Because of his retirement from his teaching career, two of his three kids having graduated from college, Russell said that he did what he promised he’d never do: “I was here every day beginning in March to make sure this place opened.” Before that he was also with his dog, Kiki, and taking advantage, for the first time in his life since he was a kid, of the Mohonk Preserve. “I wanted to explore what was right in my back yard, and I finally had the time to do it.” Once he does the myriad of things that need to be done in order to close the pool down this week, and doing his best to secure the place for the winter, Russell plans on taking his hiking boots and canine traveling companion through the Minnewaska trails and carriage roads.
As the YMCA Camp Wiltmeet buddy check happens, guards punch in and out and people poke their heads in to say “Hi,” Russell and Plitsch go over their own history together. “I swam Seahawks and began lifeguarding here in 2008,” says Plitsch. “And I’ve been the co-director for the past seven years.
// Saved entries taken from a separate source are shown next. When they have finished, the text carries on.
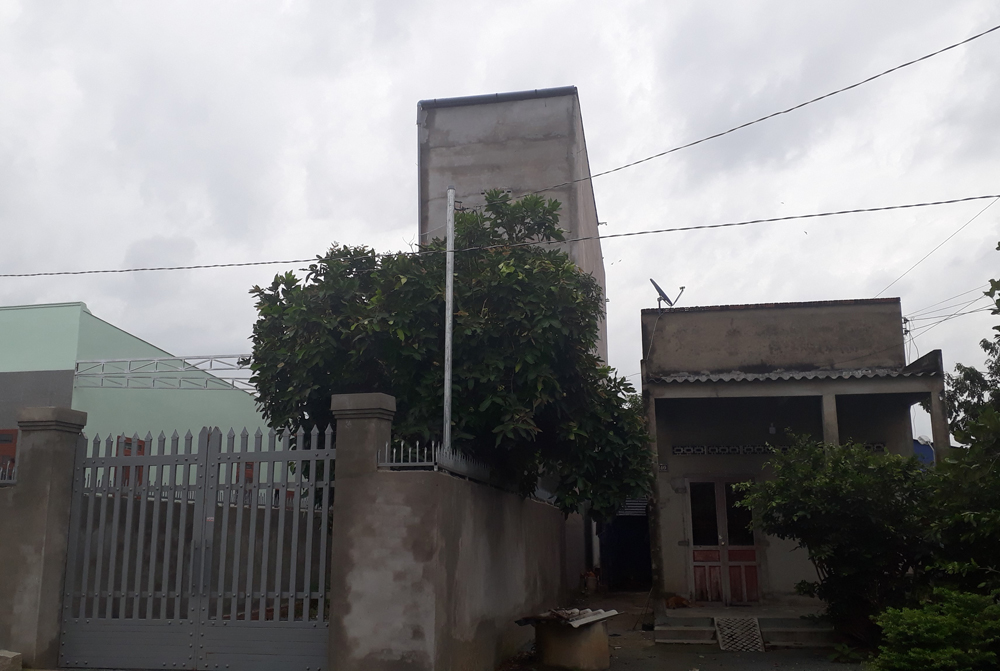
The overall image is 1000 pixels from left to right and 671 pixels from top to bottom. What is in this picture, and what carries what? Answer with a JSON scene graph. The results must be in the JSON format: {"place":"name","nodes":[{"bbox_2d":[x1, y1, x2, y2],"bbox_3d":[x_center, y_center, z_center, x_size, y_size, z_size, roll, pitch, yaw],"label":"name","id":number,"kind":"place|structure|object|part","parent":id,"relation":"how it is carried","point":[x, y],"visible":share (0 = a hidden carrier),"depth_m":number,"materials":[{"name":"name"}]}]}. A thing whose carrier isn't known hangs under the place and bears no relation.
{"place":"outdoors","nodes":[
{"label":"outdoors","id":0,"kind":"place"},
{"bbox_2d":[0,302,277,490],"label":"green building","id":1,"kind":"structure","parent":0,"point":[110,327],"depth_m":18.37,"materials":[{"name":"paint"}]},
{"bbox_2d":[0,428,18,473],"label":"window","id":2,"kind":"structure","parent":1,"relation":"in","point":[14,443],"depth_m":16.02,"materials":[{"name":"red"}]},
{"bbox_2d":[118,436,145,486],"bbox_3d":[-7.293,2.623,17.544,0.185,1.294,0.827,-3,-11,12],"label":"window","id":3,"kind":"structure","parent":1,"relation":"in","point":[126,454],"depth_m":17.51,"materials":[{"name":"red"}]},
{"bbox_2d":[74,354,262,393],"bbox_3d":[-6.249,0.749,18.220,3.822,0.746,1.589,-3,-11,12],"label":"metal truss","id":4,"kind":"object","parent":1,"relation":"attached to","point":[102,362],"visible":0.75,"depth_m":18.03,"materials":[{"name":"metal"}]},
{"bbox_2d":[236,460,253,484],"bbox_3d":[-5.592,3.203,19.386,0.308,1.013,0.669,-3,-11,12],"label":"window","id":5,"kind":"structure","parent":1,"relation":"in","point":[247,464],"depth_m":19.35,"materials":[{"name":"red"}]},
{"bbox_2d":[331,381,571,670],"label":"boundary wall","id":6,"kind":"structure","parent":0,"point":[443,476],"depth_m":7.77,"materials":[{"name":"grey concrete"}]},
{"bbox_2d":[379,440,489,481],"bbox_3d":[-0.483,1.188,8.380,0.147,0.277,2.496,-3,-11,12],"label":"metal fence","id":7,"kind":"object","parent":6,"relation":"attached to","point":[435,468],"visible":0.55,"depth_m":8.04,"materials":[{"name":"metal"}]},
{"bbox_2d":[442,186,455,449],"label":"metal pole","id":8,"kind":"object","parent":6,"relation":"attached to","point":[447,429],"visible":0.68,"depth_m":10.00,"materials":[{"name":"grey metal"}]},
{"bbox_2d":[0,192,999,277],"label":"power line","id":9,"kind":"object","parent":8,"relation":"attached to","point":[987,196],"visible":0.97,"depth_m":11.65,"materials":[{"name":"plastic"}]},
{"bbox_2d":[1,0,998,440],"label":"sky","id":10,"kind":"structure","parent":0,"point":[402,128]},
{"bbox_2d":[416,88,606,365],"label":"concrete tower","id":11,"kind":"structure","parent":0,"point":[527,182],"depth_m":18.56,"materials":[{"name":"grey concrete"}]},
{"bbox_2d":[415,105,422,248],"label":"drainpipe","id":12,"kind":"object","parent":11,"relation":"attached to","point":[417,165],"visible":0.34,"depth_m":18.26,"materials":[{"name":"grey metal"}]},
{"bbox_2d":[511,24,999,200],"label":"power line","id":13,"kind":"object","parent":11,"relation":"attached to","point":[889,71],"visible":0.98,"depth_m":10.55,"materials":[{"name":"plastic"}]},
{"bbox_2d":[491,591,866,668],"label":"pavement","id":14,"kind":"structure","parent":0,"point":[615,660],"materials":[{"name":"grey concrete"}]},
{"bbox_2d":[583,570,597,592],"bbox_3d":[1.828,4.899,17.660,0.335,0.459,0.340,-3,-11,12],"label":"bucket","id":15,"kind":"object","parent":14,"relation":"on","point":[590,583],"visible":0.96,"depth_m":17.53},
{"bbox_2d":[657,604,834,646],"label":"porch step","id":16,"kind":"structure","parent":14,"relation":"on","point":[813,628],"depth_m":11.77,"materials":[{"name":"grey concrete"}]},
{"bbox_2d":[665,594,690,608],"bbox_3d":[2.588,3.857,12.878,0.386,0.186,0.395,3,-11,-15],"label":"dog","id":17,"kind":"object","parent":16,"relation":"on","point":[674,601],"visible":0.96,"depth_m":12.77},
{"bbox_2d":[714,616,764,652],"bbox_3d":[2.964,3.710,10.987,0.553,0.379,0.751,-3,-11,12],"label":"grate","id":18,"kind":"object","parent":16,"relation":"on","point":[756,628],"visible":0.97,"depth_m":10.93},
{"bbox_2d":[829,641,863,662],"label":"small plant","id":19,"kind":"object","parent":14,"relation":"on","point":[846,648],"visible":0.82,"depth_m":9.50,"materials":[{"name":"green plant"}]},
{"bbox_2d":[640,298,940,619],"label":"house","id":20,"kind":"structure","parent":0,"point":[660,427],"depth_m":14.12,"materials":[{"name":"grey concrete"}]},
{"bbox_2d":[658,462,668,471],"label":"house number","id":21,"kind":"object","parent":20,"relation":"attached to","point":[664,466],"visible":0.92,"depth_m":13.70,"materials":[{"name":"white"}]},
{"bbox_2d":[649,278,684,307],"bbox_3d":[2.950,-0.577,15.741,0.610,0.733,0.562,3,-12,-18],"label":"satellite dish","id":22,"kind":"object","parent":20,"relation":"on","point":[656,288],"visible":0.85,"depth_m":15.77,"materials":[{"name":"metal"}]},
{"bbox_2d":[685,479,759,604],"bbox_3d":[3.477,3.274,13.913,1.319,2.087,0.176,-3,-11,12],"label":"double door","id":23,"kind":"structure","parent":20,"relation":"in","point":[721,501],"depth_m":13.89,"materials":[{"name":"red wood"}]},
{"label":"panels","id":24,"kind":"part","parent":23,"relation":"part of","materials":[{"name":"red wood"}]},
{"bbox_2d":[768,422,776,434],"bbox_3d":[4.137,1.368,13.484,0.166,0.271,0.196,-3,-11,12],"label":"lamp","id":25,"kind":"object","parent":20,"relation":"hanging from","point":[772,431],"visible":0.82,"depth_m":13.43,"materials":[{"name":"white"}]},
{"bbox_2d":[670,442,881,454],"bbox_3d":[4.246,1.764,13.714,2.716,0.185,0.107,-3,-11,12],"label":"grille","id":26,"kind":"object","parent":20,"relation":"in","point":[681,448],"visible":0.43,"depth_m":13.75,"materials":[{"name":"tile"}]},
{"bbox_2d":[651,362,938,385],"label":"porch roof","id":27,"kind":"structure","parent":20,"relation":"attached to","point":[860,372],"depth_m":12.92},
{"bbox_2d":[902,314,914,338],"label":"insulator bracket","id":28,"kind":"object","parent":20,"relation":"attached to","point":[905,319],"visible":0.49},
{"bbox_2d":[875,198,999,303],"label":"power line","id":29,"kind":"object","parent":20,"relation":"attached to","point":[969,222],"visible":0.91,"depth_m":15.95,"materials":[{"name":"black plastic"}]},
{"bbox_2d":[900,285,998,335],"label":"power line","id":30,"kind":"object","parent":20,"relation":"attached to","point":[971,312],"visible":0.82,"depth_m":17.64,"materials":[{"name":"plastic"}]},
{"label":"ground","id":31,"kind":"structure","parent":0},
{"bbox_2d":[0,649,21,670],"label":"stone block","id":32,"kind":"object","parent":31,"relation":"on","point":[8,658],"visible":0.99,"depth_m":7.34,"materials":[{"name":"grey"}]},
{"bbox_2d":[1,408,87,668],"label":"gate pillar","id":33,"kind":"structure","parent":31,"relation":"on","point":[65,468],"depth_m":8.17,"materials":[{"name":"grey concrete"}]},
{"bbox_2d":[0,460,16,483],"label":"metal fence","id":34,"kind":"object","parent":33,"relation":"on","point":[8,464],"visible":0.53,"depth_m":8.31,"materials":[{"name":"metal"}]},
{"bbox_2d":[62,419,333,670],"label":"metal gate","id":35,"kind":"structure","parent":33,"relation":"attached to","point":[208,468],"depth_m":7.84,"materials":[{"name":"grey metal"}]},
{"bbox_2d":[324,392,397,670],"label":"gate pillar","id":36,"kind":"structure","parent":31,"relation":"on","point":[366,454],"depth_m":7.22,"materials":[{"name":"grey concrete"}]},
{"bbox_2d":[245,188,655,520],"bbox_3d":[-0.537,0.991,11.672,5.464,5.813,4.763,-3,-11,12],"label":"tree","id":37,"kind":"object","parent":31,"relation":"on","point":[398,280],"visible":0.8,"depth_m":10.53,"materials":[{"name":"green plant"}]},
{"bbox_2d":[531,617,611,670],"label":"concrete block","id":38,"kind":"structure","parent":31,"relation":"on","point":[552,642],"depth_m":9.04,"materials":[{"name":"concrete"}]},
{"bbox_2d":[513,607,618,627],"bbox_3d":[0.706,2.936,9.274,0.868,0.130,0.984,-3,-11,12],"label":"corrugated sheet","id":39,"kind":"object","parent":38,"relation":"on","point":[525,621],"visible":0.88,"depth_m":9.16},
{"bbox_2d":[597,497,652,589],"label":"blue gate","id":40,"kind":"structure","parent":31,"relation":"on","point":[644,529],"depth_m":19.31,"materials":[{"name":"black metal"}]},
{"bbox_2d":[738,441,935,645],"bbox_3d":[4.122,2.459,10.257,2.476,2.492,2.274,-3,-11,12],"label":"shrub","id":41,"kind":"object","parent":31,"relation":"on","point":[834,552],"visible":0.84,"depth_m":9.85,"materials":[{"name":"green plant"}]},
{"bbox_2d":[912,436,935,468],"bbox_3d":[8.289,2.815,17.295,1.751,1.642,2.128,-3,-11,12],"label":"blue tarp","id":42,"kind":"object","parent":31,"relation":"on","point":[920,448],"visible":0.18,"depth_m":17.01,"materials":[{"name":"blue"}]},
{"bbox_2d":[871,588,999,670],"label":"shrub","id":43,"kind":"object","parent":31,"relation":"on","point":[928,626],"visible":0.99,"depth_m":6.80,"materials":[{"name":"green plant"}]},
{"bbox_2d":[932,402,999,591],"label":"shrub","id":44,"kind":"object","parent":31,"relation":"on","point":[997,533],"visible":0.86,"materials":[{"name":"green plant"}]},
{"bbox_2d":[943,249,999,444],"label":"tree","id":45,"kind":"object","parent":31,"relation":"on","point":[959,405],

I enjoy it. I spent so many fond years here as a kid, and then Bill hired me and eventually, I became an assistant director. It has an incredible community feel to the place. You know a lot of the members and watch the kids grow up and learn to become strong swimmers. I like working with the head guards and the staff and just knowing that we’re helping to provide a really important community asset.”
If there’s a valuable “community asset” here, it’s also in the job that Russell has done and continues to do year after year. Although he’s immune to flattery, everyone knows that he is Oz behind the curtain. He’s such a fixture that you almost do not even know he’s there, pulling all the strings, greasing all of the wheels and turning all of the switches on and off to make sure that summer arrives each year in the form of a pool for all to enjoy. Caps off to you, Russell!